> What is expected
Please put each line of the data below into a numbered list, skipping any blank lines.

> Dataset excerpts
===

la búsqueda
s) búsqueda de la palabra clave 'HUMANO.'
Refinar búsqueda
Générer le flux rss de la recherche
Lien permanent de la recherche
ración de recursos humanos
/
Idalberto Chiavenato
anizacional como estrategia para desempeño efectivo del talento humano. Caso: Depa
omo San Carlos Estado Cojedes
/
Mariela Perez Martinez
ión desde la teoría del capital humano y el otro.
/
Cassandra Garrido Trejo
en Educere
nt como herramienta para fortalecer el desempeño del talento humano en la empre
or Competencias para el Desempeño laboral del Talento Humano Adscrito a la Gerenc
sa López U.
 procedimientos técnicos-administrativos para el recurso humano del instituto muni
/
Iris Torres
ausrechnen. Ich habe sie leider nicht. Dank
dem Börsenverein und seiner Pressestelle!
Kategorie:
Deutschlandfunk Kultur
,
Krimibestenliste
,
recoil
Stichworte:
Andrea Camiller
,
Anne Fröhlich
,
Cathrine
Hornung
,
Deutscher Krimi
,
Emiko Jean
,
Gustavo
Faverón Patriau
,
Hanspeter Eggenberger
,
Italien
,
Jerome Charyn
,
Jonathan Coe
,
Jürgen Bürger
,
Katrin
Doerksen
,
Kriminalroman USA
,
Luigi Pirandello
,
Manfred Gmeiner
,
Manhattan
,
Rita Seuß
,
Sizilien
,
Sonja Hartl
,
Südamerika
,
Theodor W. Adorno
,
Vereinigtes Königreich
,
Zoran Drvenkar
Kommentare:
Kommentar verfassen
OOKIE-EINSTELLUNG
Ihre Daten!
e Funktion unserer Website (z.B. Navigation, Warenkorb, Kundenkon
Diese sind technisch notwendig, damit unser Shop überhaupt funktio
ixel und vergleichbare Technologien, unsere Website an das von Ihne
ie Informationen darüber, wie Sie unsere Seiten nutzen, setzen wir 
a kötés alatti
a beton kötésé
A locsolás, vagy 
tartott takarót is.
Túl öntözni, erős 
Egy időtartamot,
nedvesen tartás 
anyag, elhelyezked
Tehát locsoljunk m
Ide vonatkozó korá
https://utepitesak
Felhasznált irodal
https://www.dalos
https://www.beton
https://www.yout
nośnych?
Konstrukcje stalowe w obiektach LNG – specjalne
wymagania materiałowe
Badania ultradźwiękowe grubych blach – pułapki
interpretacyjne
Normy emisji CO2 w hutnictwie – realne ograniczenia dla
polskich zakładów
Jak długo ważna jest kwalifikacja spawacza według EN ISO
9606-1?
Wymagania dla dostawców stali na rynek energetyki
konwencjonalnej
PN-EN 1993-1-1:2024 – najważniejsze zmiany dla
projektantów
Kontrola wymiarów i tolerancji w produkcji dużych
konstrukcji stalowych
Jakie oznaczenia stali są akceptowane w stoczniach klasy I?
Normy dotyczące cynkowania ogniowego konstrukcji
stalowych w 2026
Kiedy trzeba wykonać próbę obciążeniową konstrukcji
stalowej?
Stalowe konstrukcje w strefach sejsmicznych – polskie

===

> Solution
1. la búsqueda
2. s) búsqueda de la palabra clave 'HUMANO.'
3. Refinar búsqueda
4. Générer le flux rss de la recherche
5. Lien permanent de la recherche
6. ración de recursos humanos
7. /
8. Idalberto Chiavenato
9. anizacional como estrategia para desempeño efectivo del talento humano. Caso: Depa
10. omo San Carlos Estado Cojedes
11. /
12. Mariela Perez Martinez
13. ión desde la teoría del capital humano y el otro.
14. /
15. Cassandra Garrido Trejo
16. en Educere
17. nt como herramienta para fortalecer el desempeño del talento humano en la empre
18. or Competencias para el Desempeño laboral del Talento Humano Adscrito a la Gerenc
19. sa López U.
20.  procedimientos técnicos-administrativos para el recurso humano del instituto muni
21. /
22. Iris Torres
23. ausrechnen. Ich habe sie leider nicht. Dank
24. dem Börsenverein und seiner Pressestelle!
25. Kategorie:
26. Deutschlandfunk Kultur
27. ,
28. Krimibestenliste
29. ,
30. recoil
31. Stichworte:
32. Andrea Camiller
33. ,
34. Anne Fröhlich
35. ,
36. Cathrine
37. Hornung
38. ,
39. Deutscher Krimi
40. ,
41. Emiko Jean
42. ,
43. Gustavo
44. Faverón Patriau
45. ,
46. Hanspeter Eggenberger
47. ,
48. Italien
49. ,
50. Jerome Charyn
51. ,
52. Jonathan Coe
53. ,
54. Jürgen Bürger
55. ,
56. Katrin
57. Doerksen
58. ,
59. Kriminalroman USA
60. ,
61. Luigi Pirandello
62. ,
63. Manfred Gmeiner
64. ,
65. Manhattan
66. ,
67. Rita Seuß
68. ,
69. Sizilien
70. ,
71. Sonja Hartl
72. ,
73. Südamerika
74. ,
75. Theodor W. Adorno
76. ,
77. Vereinigtes Königreich
78. ,
79. Zoran Drvenkar
80. Kommentare:
81. Kommentar verfassen
82. OOKIE-EINSTELLUNG
83. Ihre Daten!
84. e Funktion unserer Website (z.B. Navigation, Warenkorb, Kundenkon
85. Diese sind technisch notwendig, damit unser Shop überhaupt funktio
86. ixel und vergleichbare Technologien, unsere Website an das von Ihne
87. ie Informationen darüber, wie Sie unsere Seiten nutzen, setzen wir 
88. a kötés alatti
89. a beton kötésé
90. A locsolás, vagy 
91. tartott takarót is.
92. Túl öntözni, erős 
93. Egy időtartamot,
94. nedvesen tartás 
95. anyag, elhelyezked
96. Tehát locsoljunk m
97. Ide vonatkozó korá
98. https://utepitesak
99. Felhasznált irodal
100. https://www.dalos
101. https://www.beton
102. https://www.yout
103. nośnych?
104. Konstrukcje stalowe w obiektach LNG – specjalne
105. wymagania materiałowe
106. Badania ultradźwiękowe grubych blach – pułapki
107. interpretacyjne
108. Normy emisji CO2 w hutnictwie – realne ograniczenia dla
109. polskich zakładów
110. Jak długo ważna jest kwalifikacja spawacza według EN ISO
111. 9606-1?
112. Wymagania dla dostawców stali na rynek energetyki
113. konwencjonalnej
114. PN-EN 1993-1-1:2024 – najważniejsze zmiany dla
115. projektantów
116. Kontrola wymiarów i tolerancji w produkcji dużych
117. konstrukcji stalowych
118. Jakie oznaczenia stali są akceptowane w stoczniach klasy I?
119. Normy dotyczące cynkowania ogniowego konstrukcji
120. stalowych w 2026
121. Kiedy trzeba wykonać próbę obciążeniową konstrukcji
122. stalowej?
123. Stalowe konstrukcje w strefach sejsmicznych – polskie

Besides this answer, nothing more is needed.